The exchange rate of the pound and the Canadian dollar (GBP/CAD) strengthened after the fall in oil prices amid a deteriorating global economic outlook, despite continuing domestic difficulties in the United Kingdom.
At the time of writing, the GBP/CAD exchange rate is around $1.5731, a whopping 0.95% up from morning open levels.
Canadian Dollar (CAD) Exchange Rates Fall as Oil Price Falls to Five-Month Low
The Canadian dollar (CAD) finds no demand as oil prices fall to their lowest levels since February.
With growing fears of a global recession, amid a darkening economic landscape, the commodity-linked ‘Loonie’ has seen demand for its main export commodity decline drastically. Oil prices fell sharply on weak manufacturing data in Europe and China, as concerns about demand grow.
Meanwhile, the Canadian dollar’s weakness is further compounded by troubling news from China. The world’s second largest economy has experienced an unexpected slowdown in its manufacturing sector. Caixin manufacturing PMI data shows the manufacturing sector slowed to 50.4 from 51.7 the previous month. Above stagnation levels and well below market expectations, Oanda analyst Craig Erlam warns of the impact of the Chinese slowdown:
“(China) was already facing a difficult challenge, to put it mildly, in terms of its growth target this year and the fact that manufacturing activity is slowing again does not bode well.”
WTI crude and Brent crude both ended the month with a second consecutive monthly loss, the first since the peak of the pandemic in 2020. The Canadian dollar could come under increased pressure if global demand does not pick up.
British Pound (GBP) exchange rates recover despite troubling domestic issues
The British Pound (GBP) benefited from considerable tailwinds against most of its rivals despite the slowdown in global market sentiment.
The manufacturing PMI narrowly missed the forecast as the final figures were revised to 52.1, lower than the initial 52.2. Weaker-than-expected growth in the manufacturing sector saw output contract for the first time since 2020, amid myriad problems including supply issues. One benefit of the data is that employment in the sector has seen the strongest growth in three months, with market experts predicting that inflationary pressures have finally peaked.
However, consumers continue to pay the price for uncontrollable inflationary pressures. Disturbing data reveals that one in eight UK households fear they will not be able to financially cope with the impending rise in energy prices in the fall. Nigel Wilson, Managing Director of Legal & General, warns of the lasting effects of the cost of living crisis:
“However, what is most concerning is that the impact of the cost of living crisis is being felt harder in some parts of the UK than in others. This threatens to aggravate the existing demographic and geographic inequalities that the leveling up program was designed to address.

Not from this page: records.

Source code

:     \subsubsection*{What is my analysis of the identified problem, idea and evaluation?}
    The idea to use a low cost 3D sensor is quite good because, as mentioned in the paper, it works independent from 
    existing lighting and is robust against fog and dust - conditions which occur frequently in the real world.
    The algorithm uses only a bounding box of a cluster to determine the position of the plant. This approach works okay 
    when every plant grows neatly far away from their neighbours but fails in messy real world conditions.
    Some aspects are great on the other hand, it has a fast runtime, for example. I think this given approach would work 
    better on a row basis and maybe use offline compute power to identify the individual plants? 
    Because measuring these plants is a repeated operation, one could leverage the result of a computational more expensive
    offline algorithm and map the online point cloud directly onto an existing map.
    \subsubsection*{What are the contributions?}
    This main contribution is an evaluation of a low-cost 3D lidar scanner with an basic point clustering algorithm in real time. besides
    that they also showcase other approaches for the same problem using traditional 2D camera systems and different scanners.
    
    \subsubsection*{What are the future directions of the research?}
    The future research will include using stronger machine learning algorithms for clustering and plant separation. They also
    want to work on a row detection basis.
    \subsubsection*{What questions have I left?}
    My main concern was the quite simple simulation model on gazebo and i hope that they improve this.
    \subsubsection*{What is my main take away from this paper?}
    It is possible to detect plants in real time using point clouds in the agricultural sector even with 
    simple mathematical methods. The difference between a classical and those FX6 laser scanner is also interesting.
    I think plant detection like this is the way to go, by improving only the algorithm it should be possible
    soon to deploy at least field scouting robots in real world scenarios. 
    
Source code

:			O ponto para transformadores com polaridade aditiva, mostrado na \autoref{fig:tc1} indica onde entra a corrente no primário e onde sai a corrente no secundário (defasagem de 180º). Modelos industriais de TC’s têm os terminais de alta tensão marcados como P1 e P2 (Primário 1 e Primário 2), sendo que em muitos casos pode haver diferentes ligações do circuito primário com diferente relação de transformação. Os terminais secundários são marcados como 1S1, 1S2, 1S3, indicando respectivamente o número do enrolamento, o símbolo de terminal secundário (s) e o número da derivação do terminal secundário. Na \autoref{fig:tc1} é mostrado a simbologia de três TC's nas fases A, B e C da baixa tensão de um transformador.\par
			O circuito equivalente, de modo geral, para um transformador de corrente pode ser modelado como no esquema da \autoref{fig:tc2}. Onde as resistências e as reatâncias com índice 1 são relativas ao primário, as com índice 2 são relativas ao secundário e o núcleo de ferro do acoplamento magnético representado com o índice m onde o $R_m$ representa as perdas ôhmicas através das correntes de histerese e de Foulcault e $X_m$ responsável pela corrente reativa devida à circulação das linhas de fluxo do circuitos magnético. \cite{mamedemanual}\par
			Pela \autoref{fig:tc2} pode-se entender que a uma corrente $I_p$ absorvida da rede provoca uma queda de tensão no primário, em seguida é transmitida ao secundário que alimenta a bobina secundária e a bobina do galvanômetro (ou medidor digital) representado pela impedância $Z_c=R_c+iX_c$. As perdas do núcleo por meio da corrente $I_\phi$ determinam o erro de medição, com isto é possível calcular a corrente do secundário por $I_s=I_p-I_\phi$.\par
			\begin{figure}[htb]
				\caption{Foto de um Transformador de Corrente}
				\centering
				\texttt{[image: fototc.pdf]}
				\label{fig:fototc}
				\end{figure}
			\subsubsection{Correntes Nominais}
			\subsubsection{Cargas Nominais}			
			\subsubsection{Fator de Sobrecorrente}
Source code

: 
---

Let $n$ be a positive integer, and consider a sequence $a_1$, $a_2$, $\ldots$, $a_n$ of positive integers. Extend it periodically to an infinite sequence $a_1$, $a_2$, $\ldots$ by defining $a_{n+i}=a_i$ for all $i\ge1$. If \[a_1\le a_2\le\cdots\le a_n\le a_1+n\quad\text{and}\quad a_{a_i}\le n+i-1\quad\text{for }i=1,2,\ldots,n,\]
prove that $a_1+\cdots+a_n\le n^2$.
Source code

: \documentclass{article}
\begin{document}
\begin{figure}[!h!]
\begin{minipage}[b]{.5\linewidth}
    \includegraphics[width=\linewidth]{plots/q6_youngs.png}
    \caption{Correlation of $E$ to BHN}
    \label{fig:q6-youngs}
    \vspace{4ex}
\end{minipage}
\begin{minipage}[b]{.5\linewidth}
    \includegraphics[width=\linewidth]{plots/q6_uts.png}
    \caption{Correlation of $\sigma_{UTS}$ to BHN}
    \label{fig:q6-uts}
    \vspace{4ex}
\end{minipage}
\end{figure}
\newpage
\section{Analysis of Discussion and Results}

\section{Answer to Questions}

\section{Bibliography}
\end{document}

Another potential headwind for Sterling is the pessimistic confidence of British business leaders. Investment plans are shattered as lingering Brexit issues are compounded by political uncertainty and inflationary pressures. The Institute of Directors surveyed UK businesses and found growing pessimism about the economic outlook. Kaley Crossthwaite, partner at accounting and business advisory firm BDO, said:
“Inflation and rising costs have put a deep strain on business leaders. It is particularly concerning to see businesses taking out additional loans and credit to manage their costs, despite rising interest rates.
GBP/CAD exchange rate forecast: political and social unrest in the UK will weigh on the pound?
Looking ahead, the Pound and Canadian Dollar exchange rate could be left open for market sentiment as data remains thin on the ground for the rest of the session. A continued decline in global risk appetite could push the Loonie further down.
Meanwhile, the pound will have to wait for the services PMI release on Wednesday to see any movement that isn’t dictated by troubling domestic issues unfolding.